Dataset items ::
-------

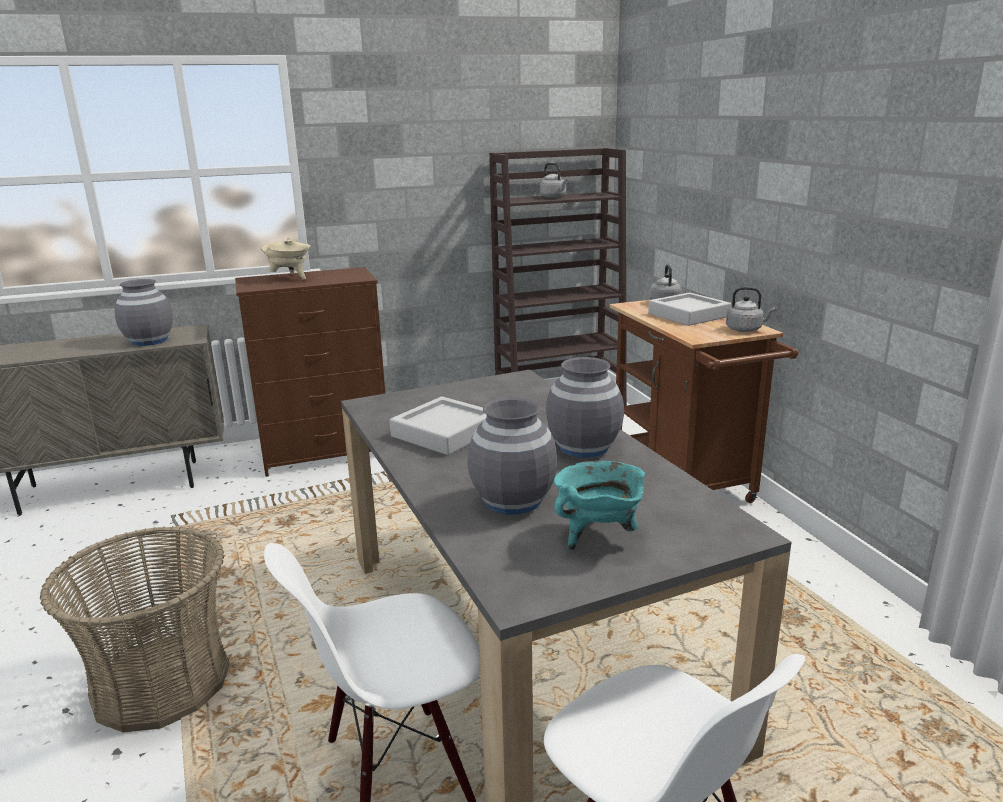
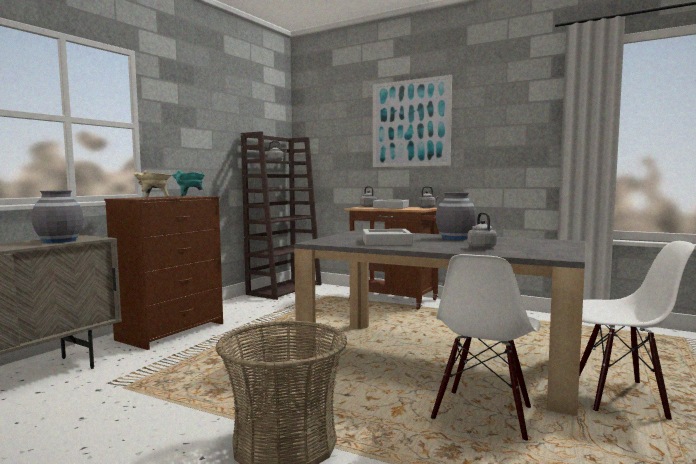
camera: 40 degrees left, 15 degrees down
grey vase [468,397,557,515] -> grey kettle [467,212,497,249]
turquoise cooking pot [554,461,645,550] -> turquoise cooking pot moved to [172,170,205,196]
none -> picture [373,75,452,167]

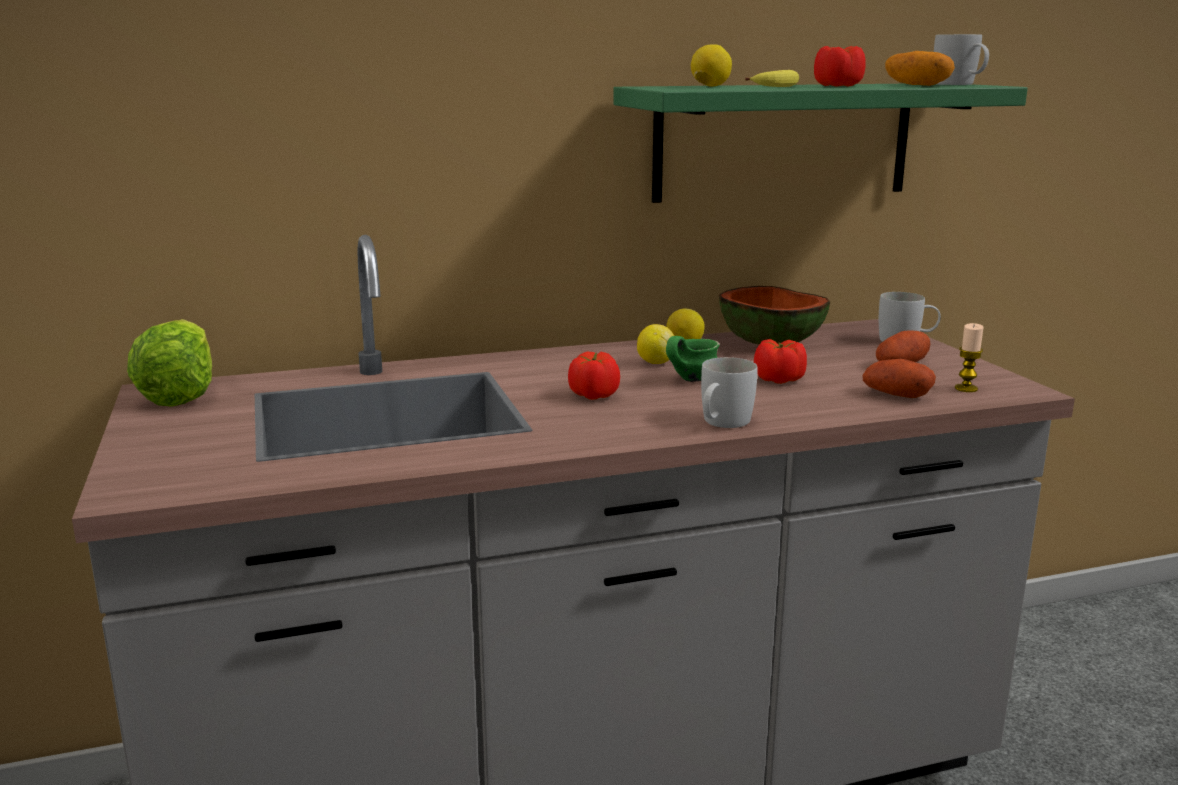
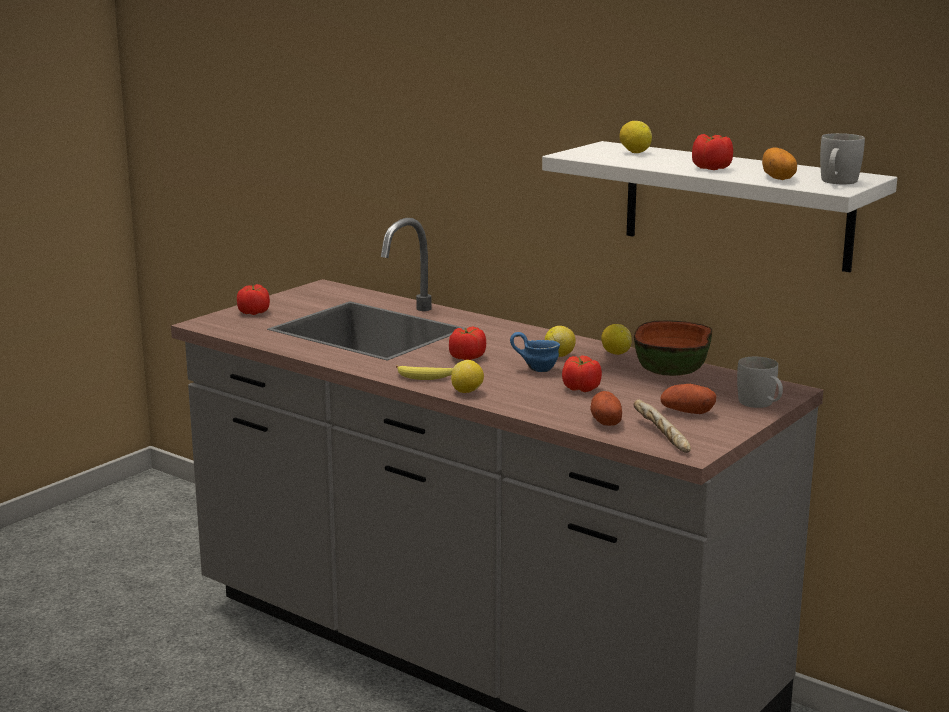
camera: 55 degrees right, 0 degrees up
lettuce [127,319,212,407] -> none
green shelf [613,84,1028,203] -> white shelf [542,141,897,272]
green mug [666,336,719,382] -> blue mug [510,332,560,372]
white mug [701,357,757,428] -> lemon [451,360,484,393]
banana [745,70,799,87] -> banana moved to [396,366,453,380]
candle [955,323,984,392] -> bread [633,399,691,453]
none -> tomato [237,284,270,315]

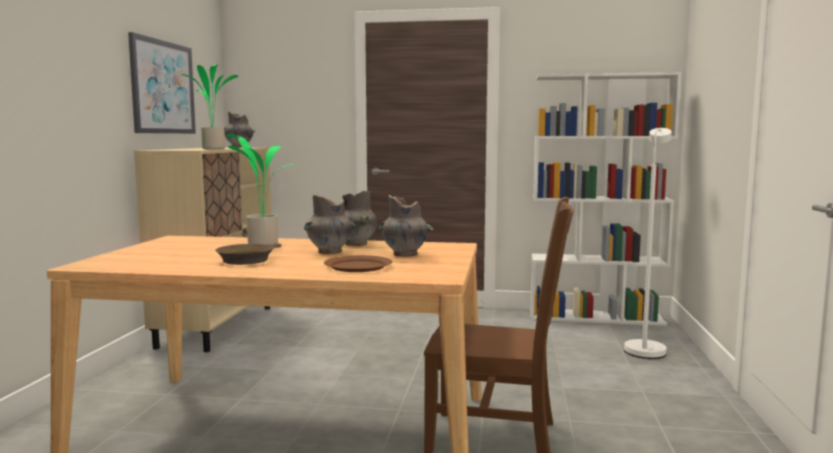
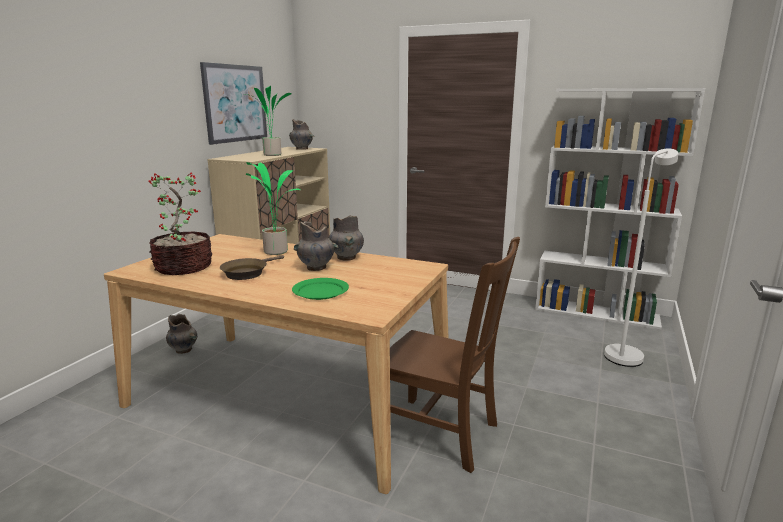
camera: 15 degrees right, 10 degrees up
brown plate [324,255,392,272] -> green plate [292,278,349,300]
grey vase [379,195,434,257] -> grey vase moved to [166,314,197,354]
none -> potted plant [148,172,212,275]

-------

What is needed :: For each line above that holds the string "grey", provide a copy of that line.

Solution ::
grey vase [468,397,557,515] -> grey kettle [467,212,497,249]
grey vase [379,195,434,257] -> grey vase moved to [166,314,197,354]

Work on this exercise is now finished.